- Work to be completed:
Copy the lines from the one with "scientific name: Hedyosmum colombianum" up to and including the one with "elevation (m): 3000", word for word.

- Data records:
______________________________

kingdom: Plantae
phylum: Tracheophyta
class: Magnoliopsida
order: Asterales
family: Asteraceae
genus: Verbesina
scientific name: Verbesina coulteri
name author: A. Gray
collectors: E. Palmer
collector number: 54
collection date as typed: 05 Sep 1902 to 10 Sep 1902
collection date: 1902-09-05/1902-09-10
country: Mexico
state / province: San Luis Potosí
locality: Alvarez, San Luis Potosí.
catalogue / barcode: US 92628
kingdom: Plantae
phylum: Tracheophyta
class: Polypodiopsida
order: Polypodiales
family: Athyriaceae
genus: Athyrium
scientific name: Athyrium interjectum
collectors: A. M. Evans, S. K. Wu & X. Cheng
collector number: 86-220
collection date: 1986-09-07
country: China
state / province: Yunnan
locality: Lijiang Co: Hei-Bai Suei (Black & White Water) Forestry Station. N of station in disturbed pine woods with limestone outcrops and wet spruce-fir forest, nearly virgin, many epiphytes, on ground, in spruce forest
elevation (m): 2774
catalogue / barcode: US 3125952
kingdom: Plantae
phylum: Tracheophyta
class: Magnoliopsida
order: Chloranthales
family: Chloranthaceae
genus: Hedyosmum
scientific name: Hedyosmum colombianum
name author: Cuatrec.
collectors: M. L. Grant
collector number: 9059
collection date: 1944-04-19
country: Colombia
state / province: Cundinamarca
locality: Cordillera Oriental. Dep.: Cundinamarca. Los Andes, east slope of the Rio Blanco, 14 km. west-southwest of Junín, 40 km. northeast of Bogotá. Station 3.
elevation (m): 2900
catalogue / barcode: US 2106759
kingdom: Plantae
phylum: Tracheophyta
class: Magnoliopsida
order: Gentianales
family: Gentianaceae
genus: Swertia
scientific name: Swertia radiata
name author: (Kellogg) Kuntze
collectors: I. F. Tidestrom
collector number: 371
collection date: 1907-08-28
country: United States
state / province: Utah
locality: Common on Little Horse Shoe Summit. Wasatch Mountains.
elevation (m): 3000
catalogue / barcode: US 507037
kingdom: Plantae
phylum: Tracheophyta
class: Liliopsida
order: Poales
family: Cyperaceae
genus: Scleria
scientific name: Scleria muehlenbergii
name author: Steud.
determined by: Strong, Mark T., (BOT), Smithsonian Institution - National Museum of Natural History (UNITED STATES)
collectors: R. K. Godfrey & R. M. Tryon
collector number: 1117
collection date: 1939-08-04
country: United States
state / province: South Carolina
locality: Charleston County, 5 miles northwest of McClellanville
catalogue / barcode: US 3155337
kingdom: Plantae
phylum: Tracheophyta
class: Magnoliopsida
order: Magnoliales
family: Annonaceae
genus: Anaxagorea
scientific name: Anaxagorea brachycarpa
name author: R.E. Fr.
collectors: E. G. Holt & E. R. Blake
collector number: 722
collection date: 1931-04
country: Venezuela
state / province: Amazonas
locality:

______________________________

- Answer below:
scientific name: Hedyosmum colombianum
name author: Cuatrec.
collectors: M. L. Grant
collector number: 9059
collection date: 1944-04-19
country: Colombia
state / province: Cundinamarca
locality: Cordillera Oriental. Dep.: Cundinamarca. Los Andes, east slope of the Rio Blanco, 14 km. west-southwest of Junín, 40 km. northeast of Bogotá. Station 3.
elevation (m): 2900
catalogue / barcode: US 2106759
kingdom: Plantae
phylum: Tracheophyta
class: Magnoliopsida
order: Gentianales
family: Gentianaceae
genus: Swertia
scientific name: Swertia radiata
name author: (Kellogg) Kuntze
collectors: I. F. Tidestrom
collector number: 371
collection date: 1907-08-28
country: United States
state / province: Utah
locality: Common on Little Horse Shoe Summit. Wasatch Mountains.
elevation (m): 3000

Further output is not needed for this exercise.